Aufgabenstellung: Zitiere aus dem Auszug über Tartu wörtlich den Abschnitt von „Ich bin nun“ bis „schnell zum Zuhause.“.

Auszug:
-------------------------
Halbzeit!



Ich bin nun ca. 3 Monate in Estland und werde nur noch 3 Monate hierbleiben (stand heute). Daher möchte ich die Gelegenheit nutzen und etwas mehr über meinen Alltag und meine bisherigen Eindrücke schreiben. 

Obwohl zweitgrößte Stadt in Estland, wohnen hier nur ca. 98.000 Menschen - gefühlte Hälfte davon sind Studenten. Mittlerweile kann ich nicht mehr ins Café oder zum Einkaufen gehen ohne andere (Erasmus-) Studenten zu treffen. Vom Ausgehen in die Bars will ich da gar nicht anfangen. Aber ehrlich gesagt, ist genau dies das Schöne am Semester in Tartu. So wurde die Stadt sehr schnell zum Zuhause.
-------------------------
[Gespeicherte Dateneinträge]
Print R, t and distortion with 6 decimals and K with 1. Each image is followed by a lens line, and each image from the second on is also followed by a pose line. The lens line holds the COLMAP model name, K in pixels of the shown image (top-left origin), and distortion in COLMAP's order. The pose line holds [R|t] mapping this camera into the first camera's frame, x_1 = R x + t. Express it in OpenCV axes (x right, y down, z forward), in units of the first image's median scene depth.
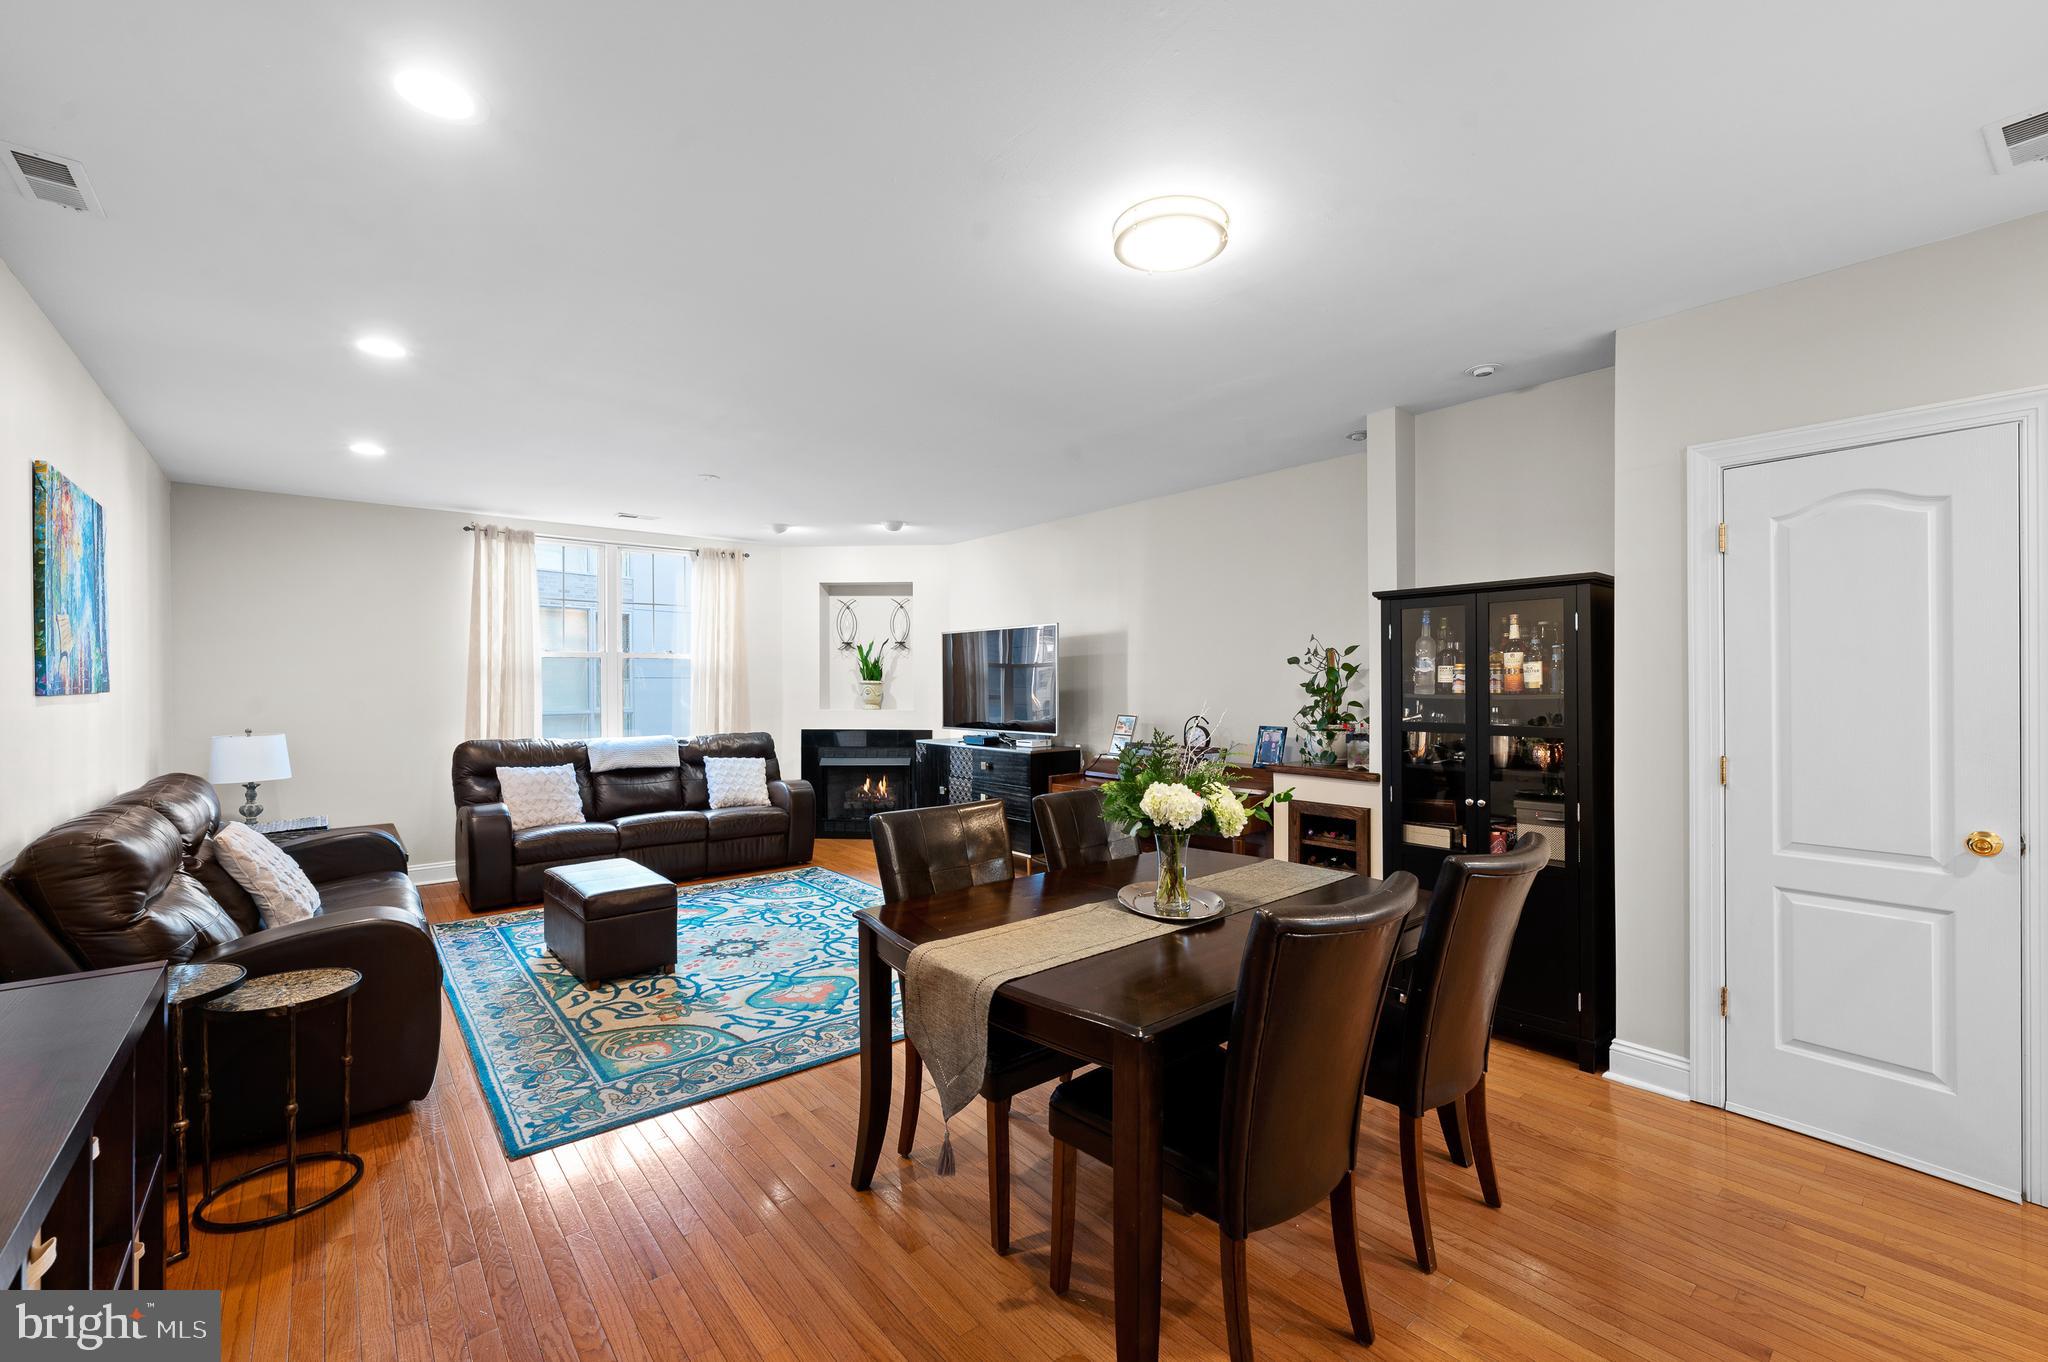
lens RADIAL K [[830.7, 0, 1029.9], [0, 830.7, 684.7], [0, 0, 1]] dist [-0.000878, -0.000561]
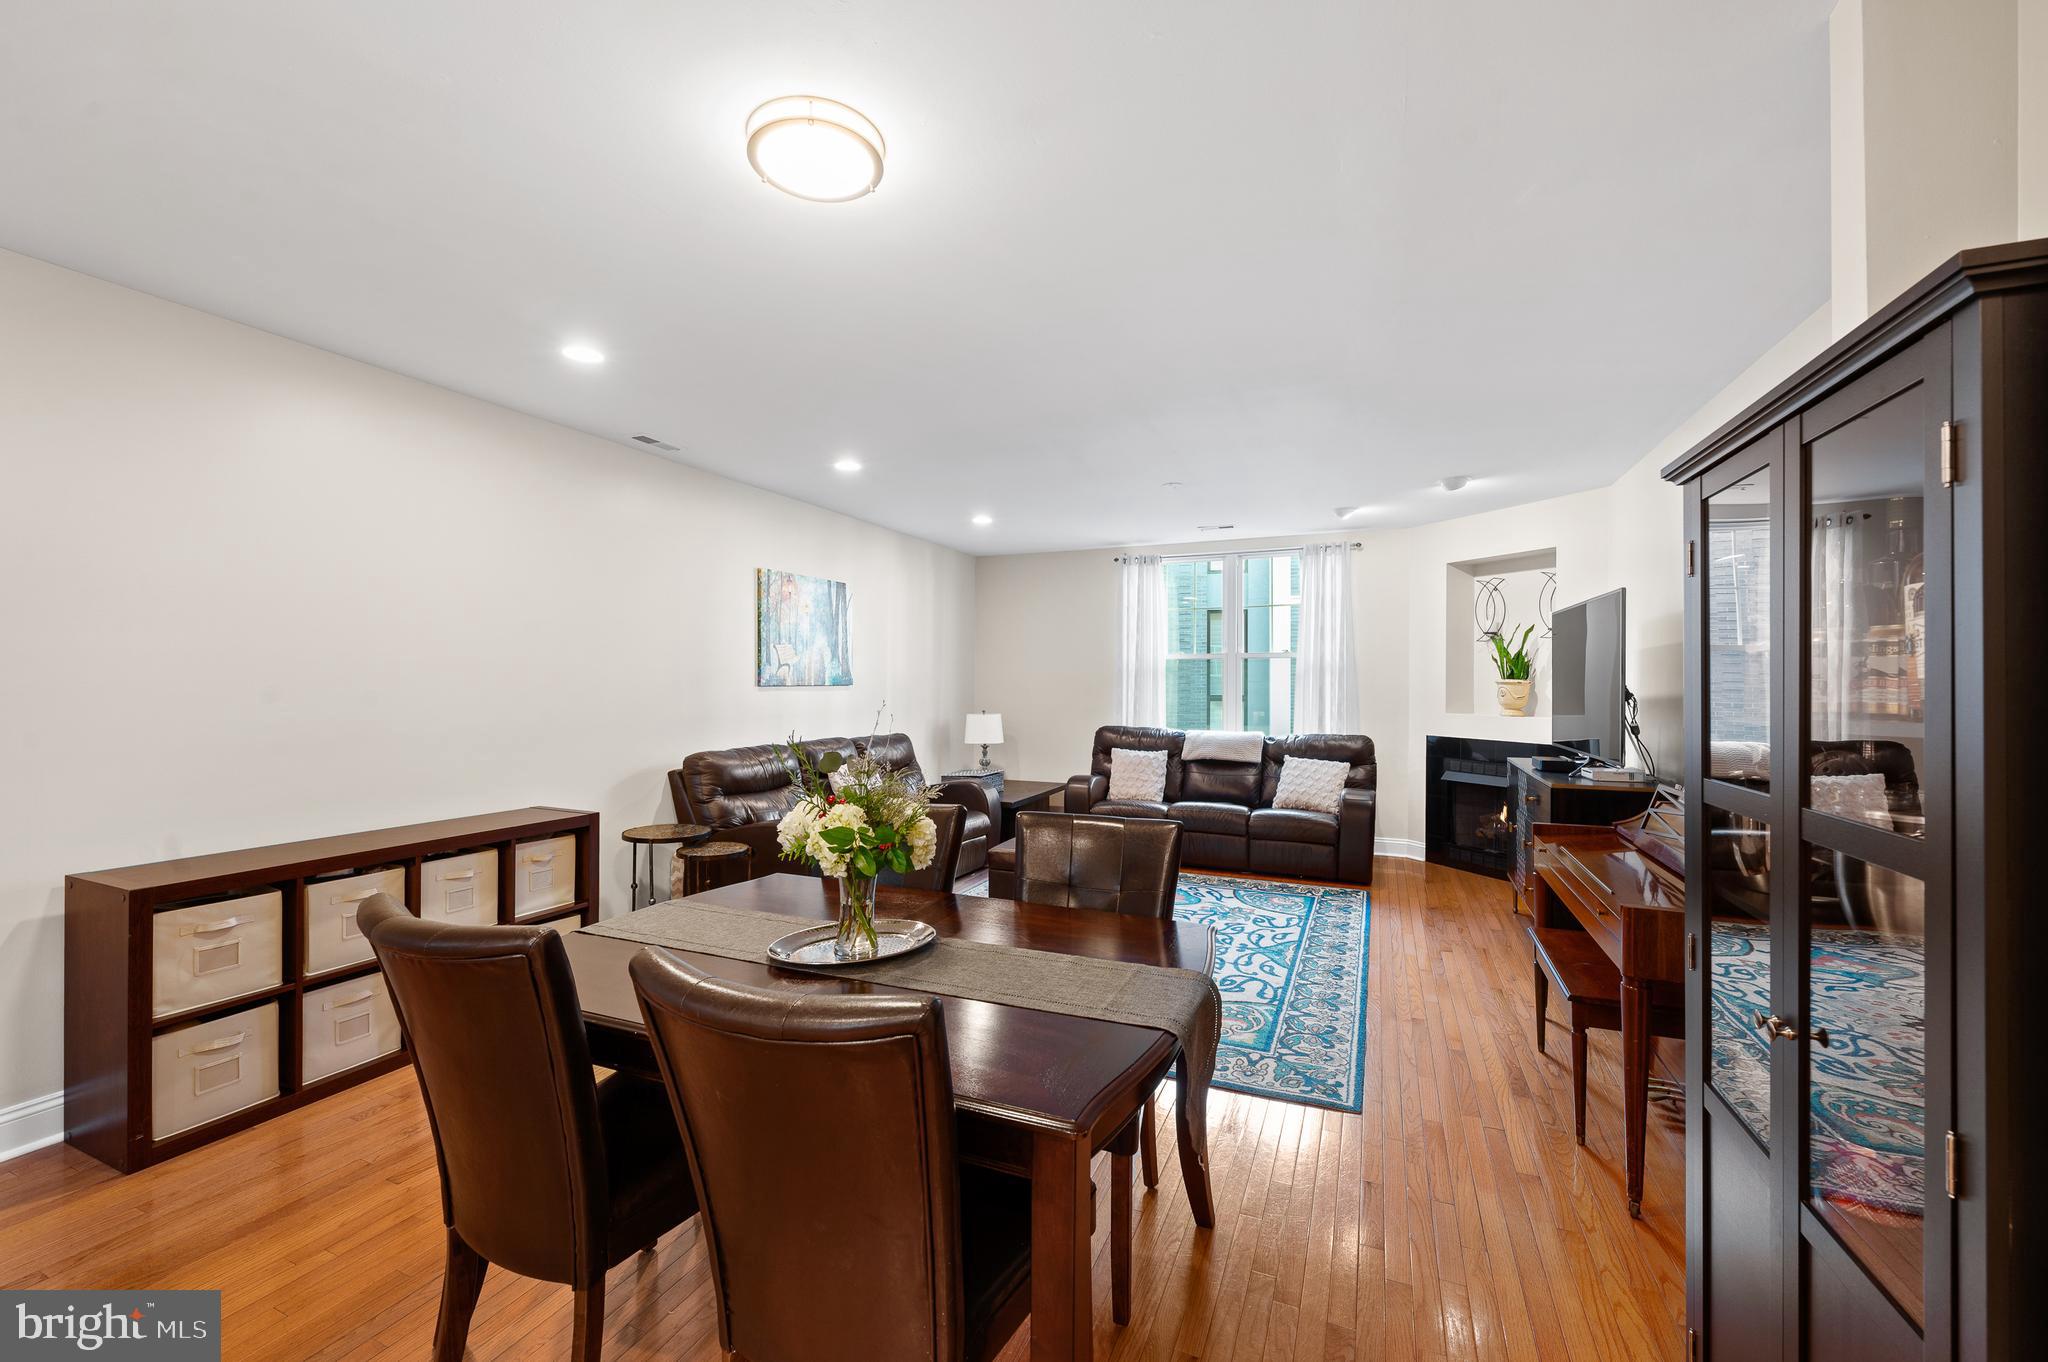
lens RADIAL K [[830.7, 0, 1025.2], [0, 830.7, 682.6], [0, 0, 1]] dist [-0.000878, -0.000561]
pose [[0.445630, 0.005323, -0.895202, 0.454323], [-0.004930, 0.999982, 0.003491, -0.002825], [0.895204, 0.002858, 0.445648, 0.353786]]
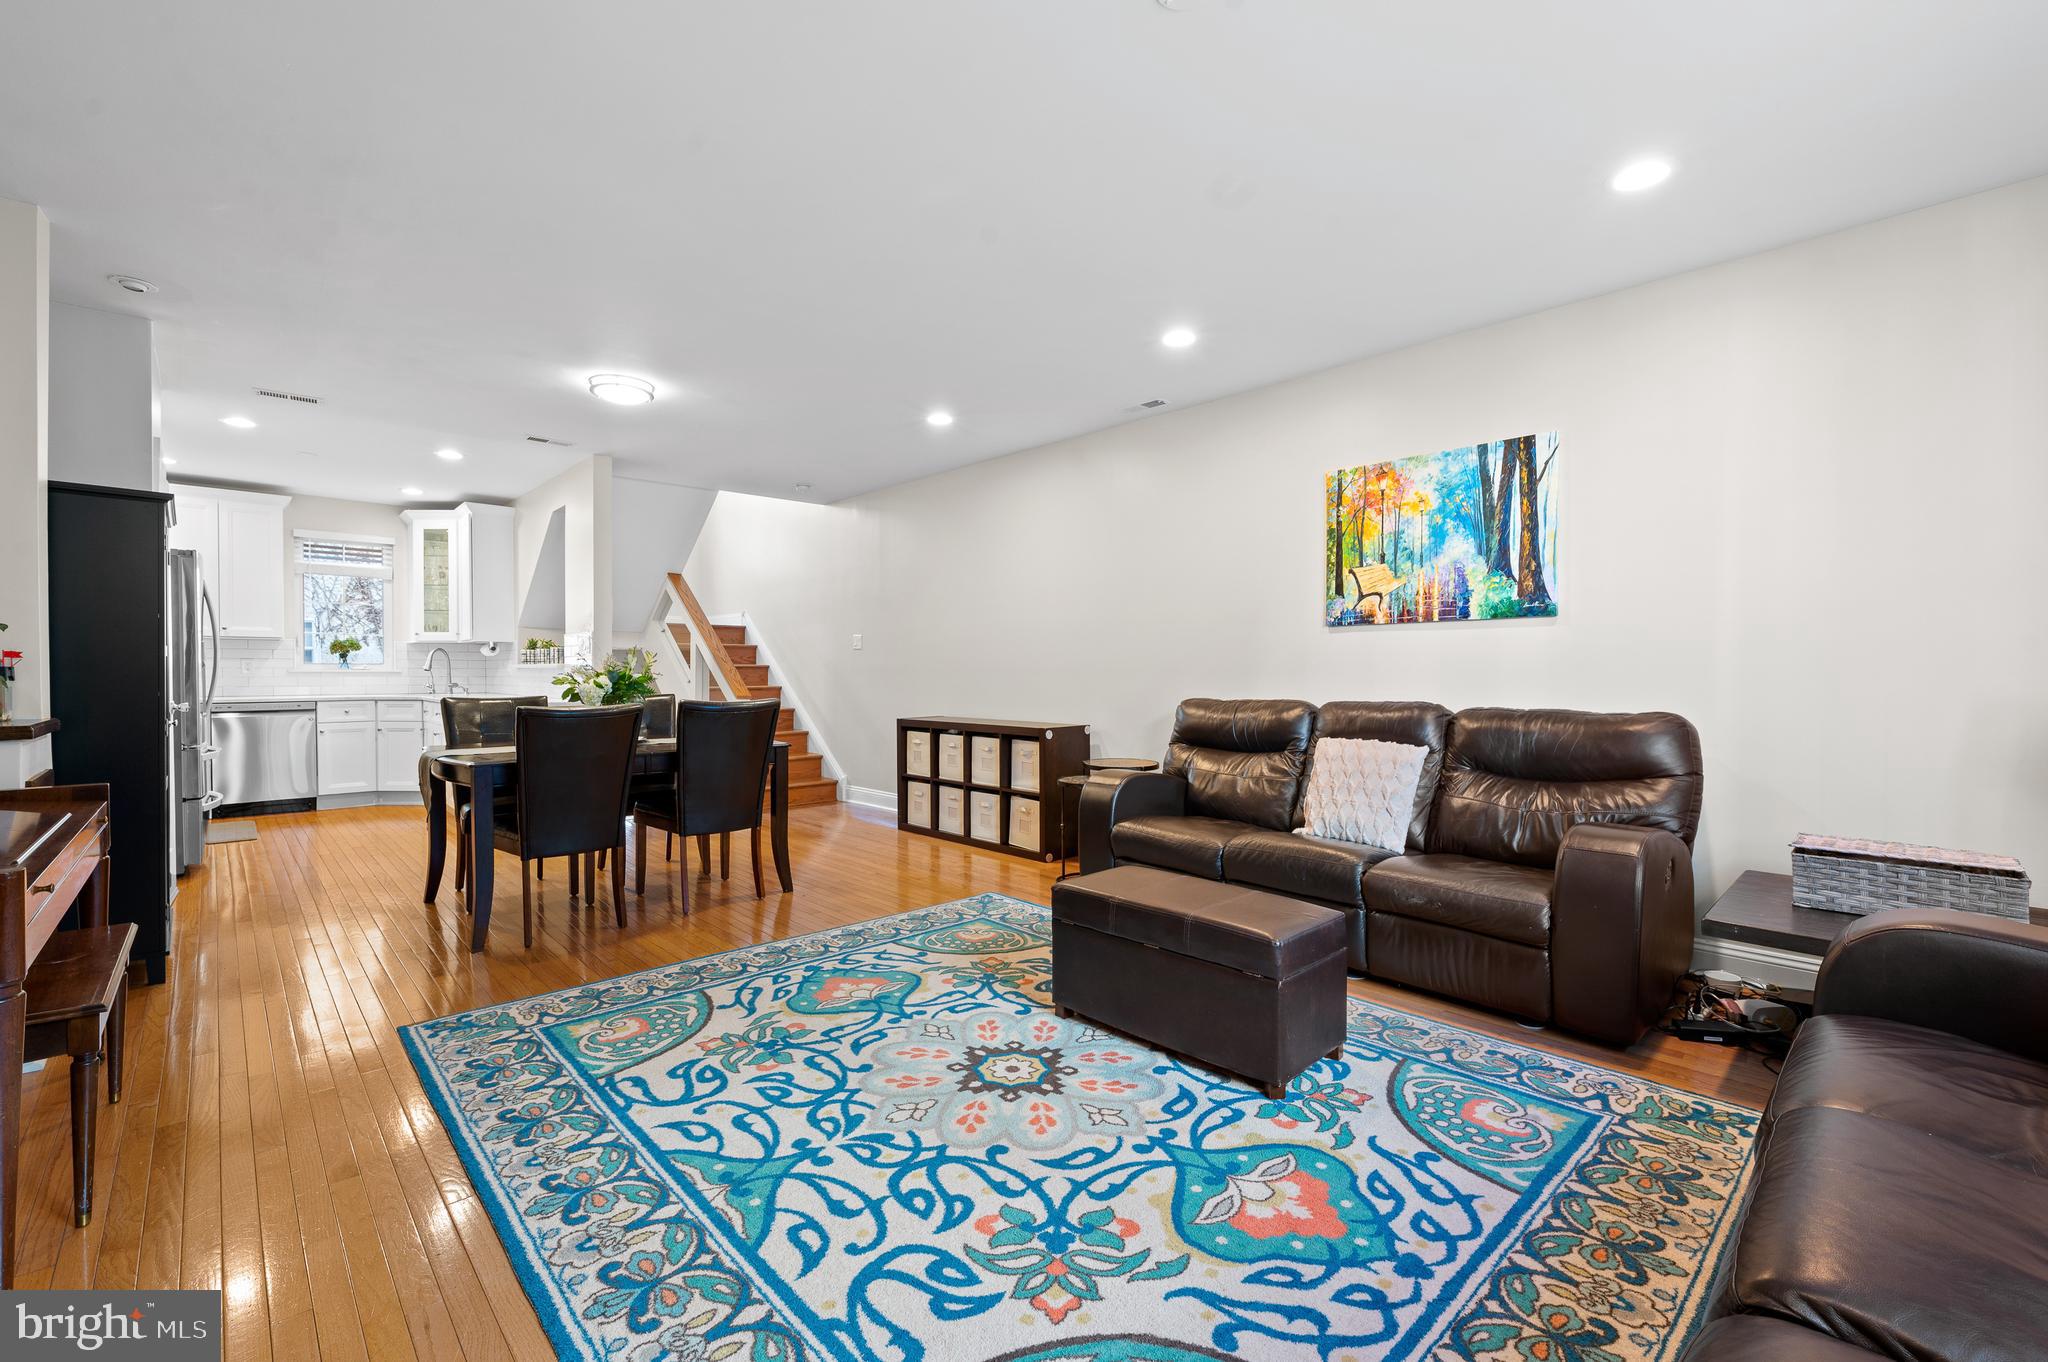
lens RADIAL K [[855.7, 0, 1016.3], [0, 855.7, 683.1], [0, 0, 1]] dist [-0.001930, 0.000252]
pose [[-0.999077, 0.002502, -0.042873, -0.286606], [0.001996, 0.999928, 0.011842, 0.051386], [0.042899, 0.011746, -0.999010, 1.328721]]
-------------------------
Antwortfeld:
Ich bin nun ca. 3 Monate in Estland und werde nur noch 3 Monate hierbleiben (stand heute). Daher möchte ich die Gelegenheit nutzen und etwas mehr über meinen Alltag und meine bisherigen Eindrücke schreiben. 

Obwohl zweitgrößte Stadt in Estland, wohnen hier nur ca. 98.000 Menschen - gefühlte Hälfte davon sind Studenten. Mittlerweile kann ich nicht mehr ins Café oder zum Einkaufen gehen ohne andere (Erasmus-) Studenten zu treffen. Vom Ausgehen in die Bars will ich da gar nicht anfangen. Aber ehrlich gesagt, ist genau dies das Schöne am Semester in Tartu. So wurde die Stadt sehr schnell zum Zuhause.